How to complete this task
The word "linejoin" may appear in lines of the data; say how many such lines there are, with nothing beyond the number.

(Data listing Opens)

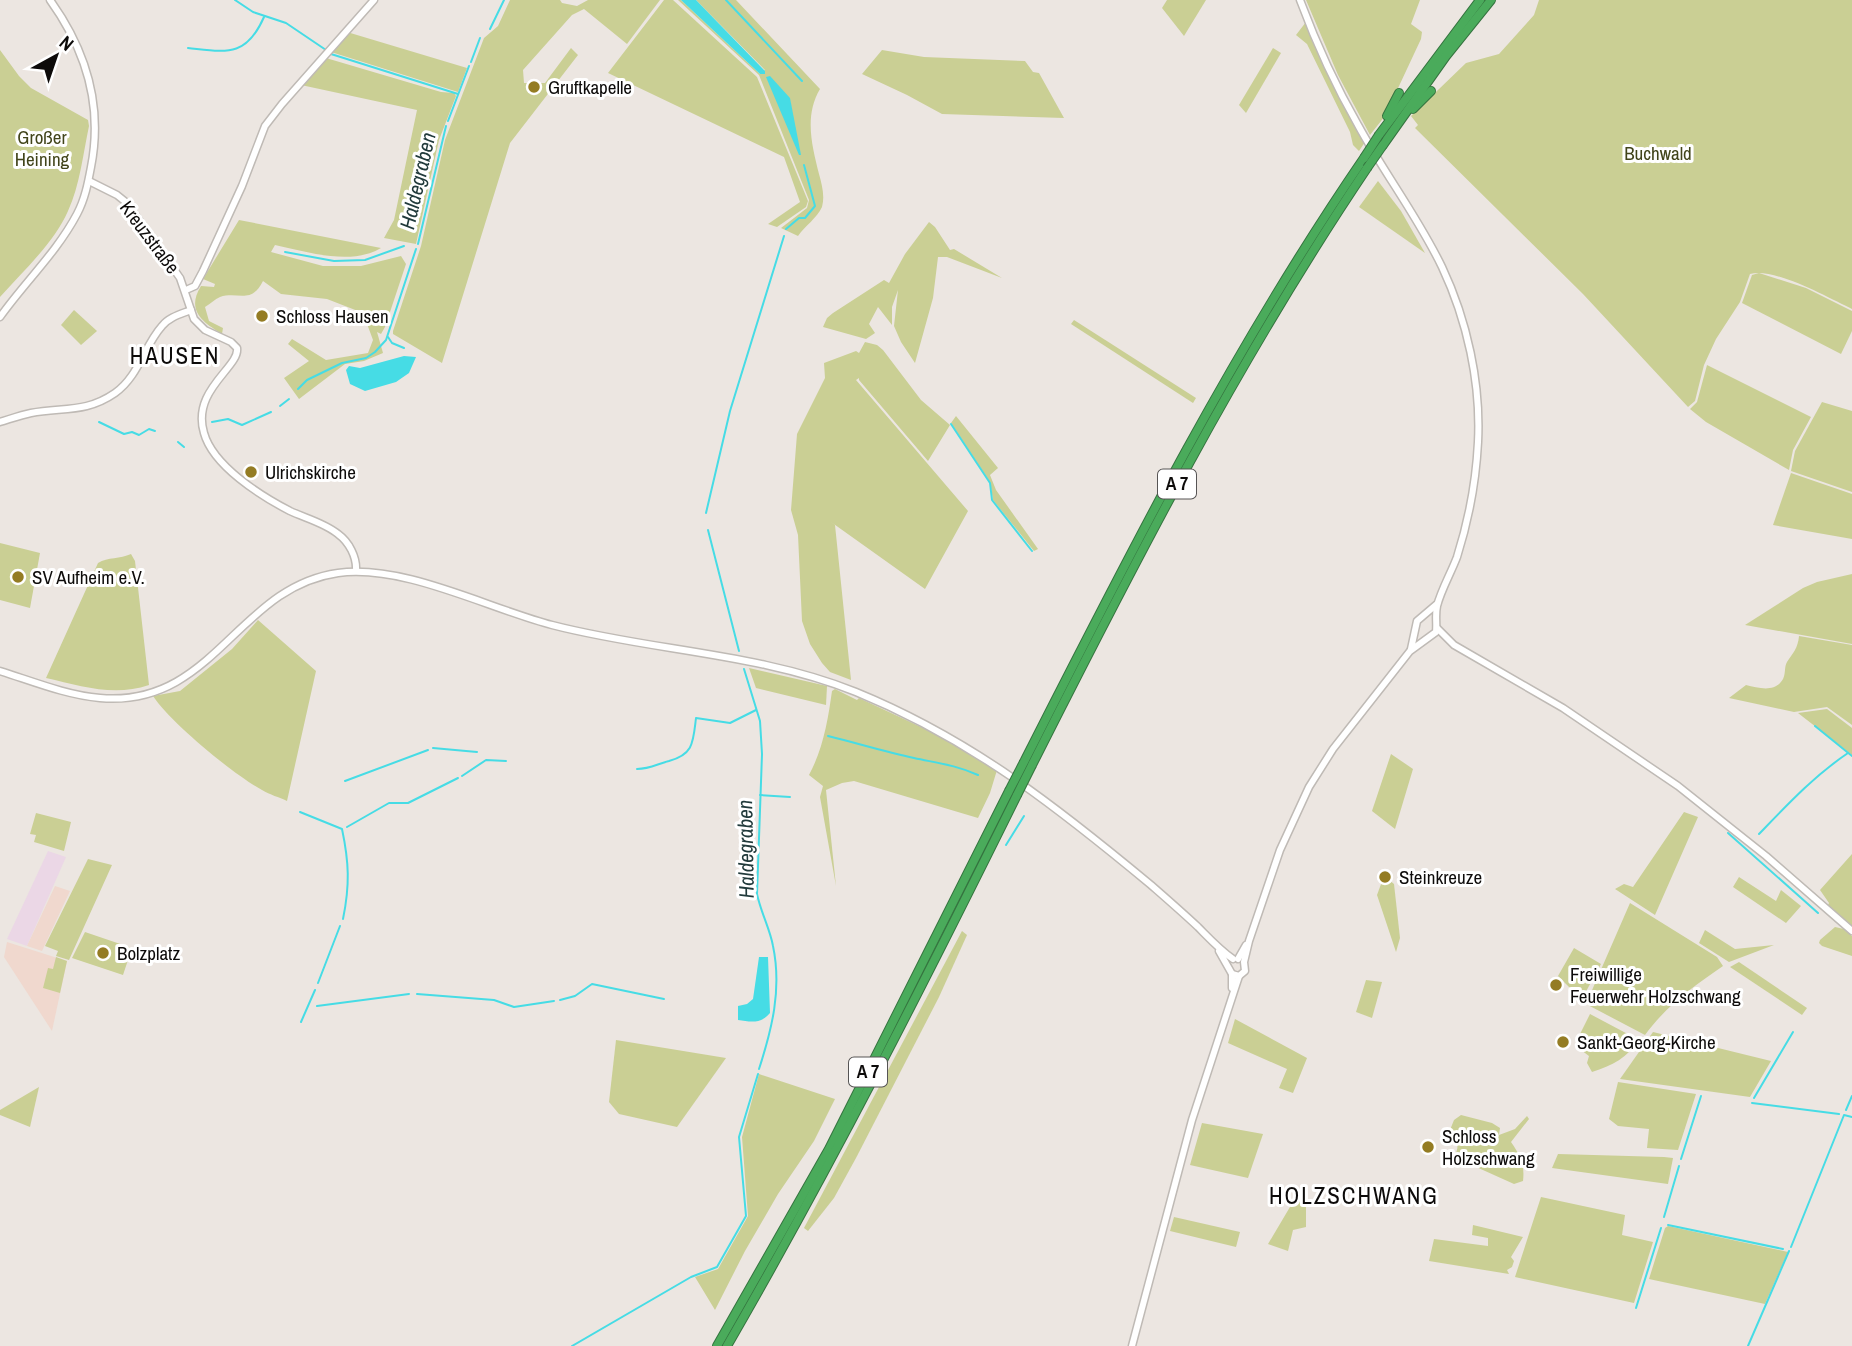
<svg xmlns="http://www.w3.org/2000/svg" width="1852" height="1346" font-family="'Archivo Narrow',sans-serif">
	<rect width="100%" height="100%" fill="#ece6e1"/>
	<path fill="#ebd7e6" d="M48,851L66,857L27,946L7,939Z"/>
	<g fill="#f0d8ce">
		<path d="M55,886L70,891L42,951L27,946Z"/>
		<path d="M7,942L67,961L52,1031L4,957Z"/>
	</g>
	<g fill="#cacf94">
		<path d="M510,0H560L562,3L577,6L588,0H660L627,44L584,9L572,15L523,70L524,83H545L571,48L578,55L510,143L442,363L393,334V331L421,246L445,140L484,38L498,26Z"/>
		<path d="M664,0H673L757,77L808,201L806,207L777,227L768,224L800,202L784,157L608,73Z"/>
		<path d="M678,0H681L760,74L765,70L696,0H736L820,89C804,116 812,146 819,174C822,185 825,196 822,207C817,218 805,226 798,236L781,228L807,208L809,200L759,75Z"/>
		<path d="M1167,0H1206L1184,36L1162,8Z"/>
		<path d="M1306,0H1420L1411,24L1422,32L1421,39L1385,116L1370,135L1338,75Z"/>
		<path d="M1539,0H1852V309C1829,298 1774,267 1750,274L1740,302L1716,339L1704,365L1695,401L1688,407L1583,294L1415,128L1418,125L1411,116L1466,63L1499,54L1534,15Z"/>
		<path d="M1306,22L1365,142L1359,151L1353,145L1350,132L1307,44L1296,35Z"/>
		<path d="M347,32L467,68L458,92L331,52Z"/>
		<path d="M1273,48L1281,53L1246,113L1239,105Z"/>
		<path d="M0,50L19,76L31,88L88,120L89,126C83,154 80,185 68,211C54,243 23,271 0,297Z"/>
		<path d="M882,50L924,57L1025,61L1033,72L1039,73L1064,118L942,114L907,95L862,74Z"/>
		<path d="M326,58L441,92L454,93L456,96L439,140L416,244L384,238L394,220L417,110L301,85Z"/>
		<path d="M1378,181L1401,211L1425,253L1359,207Z"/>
		<path d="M239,220L381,248C351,266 308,252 275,245L271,252L323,266H361L401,256L406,264L385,327L381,334L377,332L383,353L364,361L345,364L299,399L284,378L309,361L288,344L292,339L326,360L368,353L373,340L363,313L327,299L281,294L263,281C251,305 238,291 220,297C215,299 210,304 205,307L209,321L223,328L222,334C202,322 186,310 201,286L214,287L215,284L203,279Z"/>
		<path d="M929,222L935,227L950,250L954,249L1002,278L947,257H938L933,298L915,363L901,342L894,326L898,290L892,307V325L878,307L869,324L875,333L866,339L823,327L827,318L833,313L884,280L889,283L905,254Z"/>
		<path d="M1759,273L1806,288L1852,311V331L1841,354L1742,303L1752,275Z"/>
		<path d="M74,310L97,331L81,345L61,325Z"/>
		<path d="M1074,320L1196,398L1193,403L1071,324Z"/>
		<path d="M865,342L877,345L883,350L921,400L950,425L928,461L859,380V378L856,380L968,511L925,589L831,522L835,525L851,680L830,672L822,663L810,644L802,621L798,535L791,510L797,434L825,378L824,363L856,351L859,353Z"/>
		<path d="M1707,365L1811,417L1793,450L1789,470L1706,422L1690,409L1697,402Z"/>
		<path d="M1822,402L1852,411V492L1791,471L1795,451Z"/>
		<path d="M956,416L998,468L990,475L996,490L1038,549L1034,551L993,500L990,482L951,423Z"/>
		<path d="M1791,473L1852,494V539L1773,525Z"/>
		<path d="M0,543L40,553L30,608L0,600Z"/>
		<path d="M131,554L135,561L149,685C114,697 81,686 46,678L98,563C108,557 120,559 131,554Z"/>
		<path d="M1852,574V644L1745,625L1803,588L1817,582Z"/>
		<path d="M258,620L316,671L287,801C279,797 270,795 262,790C234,775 170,722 153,696L180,691L232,649Z"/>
		<path d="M1799,636L1852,645V725L1827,707L1794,712L1729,698L1746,685C1759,688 1775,693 1783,679C1786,673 1784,667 1787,662C1793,653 1798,648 1799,636Z"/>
		<path d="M749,668L827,686L826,705L756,688Z"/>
		<path d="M835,689L857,700L859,698L936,734L997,770L990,793L978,818L854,781L842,783L826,790L836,886L820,797L823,786L809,775C823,749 828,720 832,691Z"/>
		<path d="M1827,709L1852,728V755L1798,713Z"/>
		<path d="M1391,754L1413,769L1395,829L1372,811Z"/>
		<path d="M1684,812L1698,817L1655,915L1615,889L1624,884L1633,887Z"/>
		<path d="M36,813L71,822L64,851L34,842L36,835L30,834Z"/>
		<path d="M1852,854V926L1828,905L1829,903L1820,890Z"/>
		<path d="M88,859L112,865L69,960L56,956L58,951L45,946Z"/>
		<path d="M1384,876L1394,884L1400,938L1396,952L1377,895Z"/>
		<path d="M1739,877L1776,901L1781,890L1801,906L1786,923L1733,887Z"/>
		<path d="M1630,903L1717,957L1723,966C1694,986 1666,1006 1645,1035L1586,1004Z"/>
		<path d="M1835,927L1844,929L1852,936V956L1822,946L1819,943L1820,940Z"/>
		<path d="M1705,930L1735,949L1774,945L1729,962L1699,943Z"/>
		<path d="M962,931L967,935L939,997L856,1158L834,1198L808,1231L804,1228Z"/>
		<path d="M85,932L132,948L123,975L72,958Z"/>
		<path d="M1574,948L1601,964L1583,997L1573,991L1558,976Z"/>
		<path d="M56,957L67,961L60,993L43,988L48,968L53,969Z"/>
		<path d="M1739,962L1807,1008L1802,1015L1730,967Z"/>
		<path d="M1366,980L1382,982L1372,1018L1356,1012Z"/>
		<path d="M1590,1014L1639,1040C1628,1057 1612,1066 1592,1072L1587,1063L1589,1056L1577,1047L1578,1038Z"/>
		<path d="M1235,1019L1307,1058L1293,1093L1279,1088L1287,1069L1228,1043Z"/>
		<path d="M1653,1032L1771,1061L1750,1097L1620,1079Z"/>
		<path d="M616,1040L726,1058L677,1127L619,1114L609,1102Z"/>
		<path d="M759,1074L835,1099L814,1141L778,1194L745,1251L715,1310L695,1277L718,1269L748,1216L742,1137Z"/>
		<path d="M1618,1082L1696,1094L1678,1150L1647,1148L1649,1129L1618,1126L1609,1119Z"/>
		<path d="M39,1087L30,1127L0,1115V1110Z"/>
		<path d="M1461,1115L1492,1123L1500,1128L1499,1135L1515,1129L1527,1116L1529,1119L1511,1142C1520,1155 1525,1164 1523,1181L1514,1184L1454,1157C1460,1147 1458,1138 1450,1130L1454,1120Z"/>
		<path d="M1202,1123L1263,1134L1248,1178L1190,1165Z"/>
		<path d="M1558,1154L1664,1157L1673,1158L1668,1184L1552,1168Z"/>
		<path d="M1303,1185L1306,1186V1227L1293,1230L1288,1251L1268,1244Z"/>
		<path d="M1541,1197L1625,1215L1622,1235L1653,1242L1634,1303L1515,1277Z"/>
		<path d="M1174,1217L1240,1232L1236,1247L1170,1231Z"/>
		<path d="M1473,1225L1523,1237L1511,1257L1514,1261L1512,1267L1507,1270L1509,1274L1429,1261L1434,1239L1488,1246V1238L1472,1235Z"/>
		<path d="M1668,1226L1788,1252L1765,1304L1649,1279L1665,1228Z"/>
	</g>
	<g fill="#46dce5">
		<path d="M681,0H696L765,71V74H760Z"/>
		<path d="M770,76L790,98L801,155H799L766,77Z"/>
		<path d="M404,356L416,357L409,373L396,382L365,391L350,384L346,370L349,366L360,368Z"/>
		<path d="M759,957H768L770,1013C761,1024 751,1022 738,1020V1006L747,1004L753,999Z"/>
	</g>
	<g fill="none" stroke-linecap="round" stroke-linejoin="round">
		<g stroke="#46dce5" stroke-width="2">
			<path d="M235,0L253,12L286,23L326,50"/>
			<path d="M726,0L802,81"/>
			<path d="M490,29L504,0"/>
			<path d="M188,48C226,52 246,58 264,17"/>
			<path d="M331,54L458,94"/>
			<path d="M471,62L480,38"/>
			<path d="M448,121L469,66"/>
			<path d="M786,229L799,218H805L815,206L804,165"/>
			<path d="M418,244L446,126"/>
			<path d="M285,252L334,261L365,260L404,246"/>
			<path d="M388,337L392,343L404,348"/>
			<path d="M298,389L307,380L342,363L366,358L375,352L386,340L416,249"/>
			<path d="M280,406L289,399"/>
			<path d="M99,422L124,434L132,432L139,435L149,429L155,431"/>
			<path d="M212,422L228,419L242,425L271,412"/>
			<path d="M951,424L990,483L992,500L1032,551"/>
			<path d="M178,442L184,447"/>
			<path d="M706,513L730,411L784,236"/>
			<path d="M708,530L739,651"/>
			<path d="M744,669L760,721L762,754L757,894C761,913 770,929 773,946C782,989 772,1029 759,1069"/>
			<path d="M1815,726L1852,756"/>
			<path d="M828,736C857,743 885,752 914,758C937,763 956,765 978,775"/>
			<path d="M433,748L477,752"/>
			<path d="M637,769C650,769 657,764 669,761C694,754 693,742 696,718L730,723L756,710"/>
			<path d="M462,776L486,760L506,761"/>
			<path d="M345,781L428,750"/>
			<path d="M760,795L790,797"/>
			<path d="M300,812L342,829C349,862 350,885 343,919"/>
			<path d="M347,827L389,803H408L458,778"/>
			<path d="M1728,833L1818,913"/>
			<path d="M1759,834C1787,805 1814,776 1848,753"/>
			<path d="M1006,845L1024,816"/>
			<path d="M318,983L340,926"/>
			<path d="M417,994L494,1000L514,1007L554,1001"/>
			<path d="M560,1000L575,996L592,984L664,999"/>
			<path d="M317,1006L409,994"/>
			<path d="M301,1022L315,990"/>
			<path d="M1754,1098L1793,1032"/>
			<path d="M1752,1103L1839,1114"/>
			<path d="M1846,1110L1852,1096"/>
			<path d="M1681,1159L1701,1096"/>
			<path d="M1664,1217L1679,1166"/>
			<path d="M1668,1225L1783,1249"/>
			<path d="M1791,1247L1844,1115L1852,1117"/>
			<path d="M1636,1308L1661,1228"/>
			<path d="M572,1346L691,1277L717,1267L746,1216L739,1137L758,1074"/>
			<path d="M1748,1346L1789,1251"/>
		</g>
		<g stroke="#bfbab5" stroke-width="9">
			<g id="secondary">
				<path d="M89,181L117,195L127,203L180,278L194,319L205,330L231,342L237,348C240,367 191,390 204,433C213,466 261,496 290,511C305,518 325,523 338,534C349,542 357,557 356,571"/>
				<path d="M186,290L195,286L203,271L242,186L265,126L282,104L374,0"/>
				<path d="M0,317C25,282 57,252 77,214C85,199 88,183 91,167C103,106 86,50 50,0"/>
				<path d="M0,422C10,419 21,415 31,413C64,407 86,413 115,393C139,376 144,346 162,326C169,317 181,314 191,310"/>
				<path d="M1437,628L1454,645L1563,708L1678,786L1766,856L1852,931"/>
				<path d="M1411,649L1417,621L1437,604"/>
				<path d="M0,671C32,681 66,695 100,698C214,708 237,587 338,573C404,564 487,608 552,625C652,651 760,653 856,692C971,739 1057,807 1151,885C1167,899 1182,912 1198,927C1209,938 1220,950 1233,959"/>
				<path d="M1219,951L1232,974V988"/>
				<path d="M1238,959L1246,945"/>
				<path d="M1232,974L1239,976L1245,971L1244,962L1249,941L1280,850L1309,787L1333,749L1410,651L1436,632C1437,623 1435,615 1437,606C1441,590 1451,573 1457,557C1469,519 1476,482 1478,442C1481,383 1467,320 1442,267C1418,217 1384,173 1358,125C1335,85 1316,43 1300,0"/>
				<path d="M1132,1346L1192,1120L1239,976"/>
			</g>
		</g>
		<g stroke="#35733f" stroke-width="10">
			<g id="highway">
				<path d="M1413,109L1431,91"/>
				<path d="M1387,116L1399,93"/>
				<path d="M1379,135L1480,0"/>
				<path d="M1383,145L1446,56L1491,0"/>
				<path d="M1024,762C1129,555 1233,349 1364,158"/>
				<path d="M1032,765C1135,561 1239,358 1367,168"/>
				<path d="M717,1346L829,1149L1009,791"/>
				<path d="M727,1346C831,1166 925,981 1017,795"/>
			</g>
		</g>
		<use href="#secondary" stroke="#fff" stroke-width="6"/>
		<use href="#highway" stroke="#4aab5b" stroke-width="8"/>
		<g stroke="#35733f" stroke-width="10" stroke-linecap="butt">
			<g id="highway-bridge">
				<path d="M1364,158L1379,135"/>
				<path d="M1367,168L1383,145"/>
				<path d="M1009,791L1024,762"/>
				<path d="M1017,795L1032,765"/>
			</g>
		</g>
		<use href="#highway-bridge" stroke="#4aab5b" stroke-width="8"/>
	</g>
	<g fill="#947c23" stroke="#fff" stroke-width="2.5">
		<circle cx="534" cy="87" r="7"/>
		<circle cx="262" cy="316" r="7"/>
		<circle cx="251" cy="472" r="7"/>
		<circle cx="18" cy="577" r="7"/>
		<circle cx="1385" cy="877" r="7"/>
		<circle cx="103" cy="953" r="7"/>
		<circle cx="1556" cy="985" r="7"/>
		<circle cx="1563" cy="1042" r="7"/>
		<circle cx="1428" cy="1147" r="7"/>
	</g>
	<g text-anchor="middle" stroke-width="6" stroke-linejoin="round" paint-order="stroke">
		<g fill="#fff" stroke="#565454" stroke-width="2">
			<rect x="1158" y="469.5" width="38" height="29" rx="5"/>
			<rect x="849" y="1057.5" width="38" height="29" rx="5"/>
		</g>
		<g font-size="18" font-weight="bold" fill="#0d0b0a">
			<text x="1177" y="490">A 7</text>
			<text x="868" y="1078">A 7</text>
		</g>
		<g font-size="19" fill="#0d0b0a" stroke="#fff" text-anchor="start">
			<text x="548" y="94">Gruftkapelle</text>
			<text x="276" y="323">Schloss Hausen</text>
			<text x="265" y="479">Ulrichskirche</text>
			<text x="32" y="584">SV Aufheim e.V.</text>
			<text x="1399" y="884">Steinkreuze</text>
			<text x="117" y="960">Bolzplatz</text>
			<text x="1570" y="981">Freiwillige<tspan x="1570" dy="22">Feuerwehr Holzschwang</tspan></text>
			<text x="1577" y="1049">Sankt-Georg-Kirche</text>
			<text x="1442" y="1143">Schloss<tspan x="1442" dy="22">Holzschwang</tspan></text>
		</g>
		<g font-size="19" fill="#41441a" stroke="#fff">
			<text x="42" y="144">Großer<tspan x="42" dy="22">Heining</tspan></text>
			<text x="1658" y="160">Buchwald</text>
		</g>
		<g font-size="19" fill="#0d0b0a" stroke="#fff">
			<text transform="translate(150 237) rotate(53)" y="7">Kreuzstraße</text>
		</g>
		<g font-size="21" font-style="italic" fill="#213a3b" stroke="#fff">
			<text transform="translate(418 181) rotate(-77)" y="7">Haldegraben</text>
			<text transform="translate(746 849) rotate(-91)" y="7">Haldegraben</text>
		</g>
		<g font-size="23" letter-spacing="2" fill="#0d0b0a" stroke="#fff">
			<text x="175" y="364">HAUSEN</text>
			<text x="1354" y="1204">HOLZSCHWANG</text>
		</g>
	</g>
	<g transform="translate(56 56) rotate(40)" stroke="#ffffff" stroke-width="5" paint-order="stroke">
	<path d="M0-5L12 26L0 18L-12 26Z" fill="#0d0b0a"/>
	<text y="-10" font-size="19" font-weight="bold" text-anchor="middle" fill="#0d0b0a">N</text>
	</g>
</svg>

(Data listing Closes)

Response area
2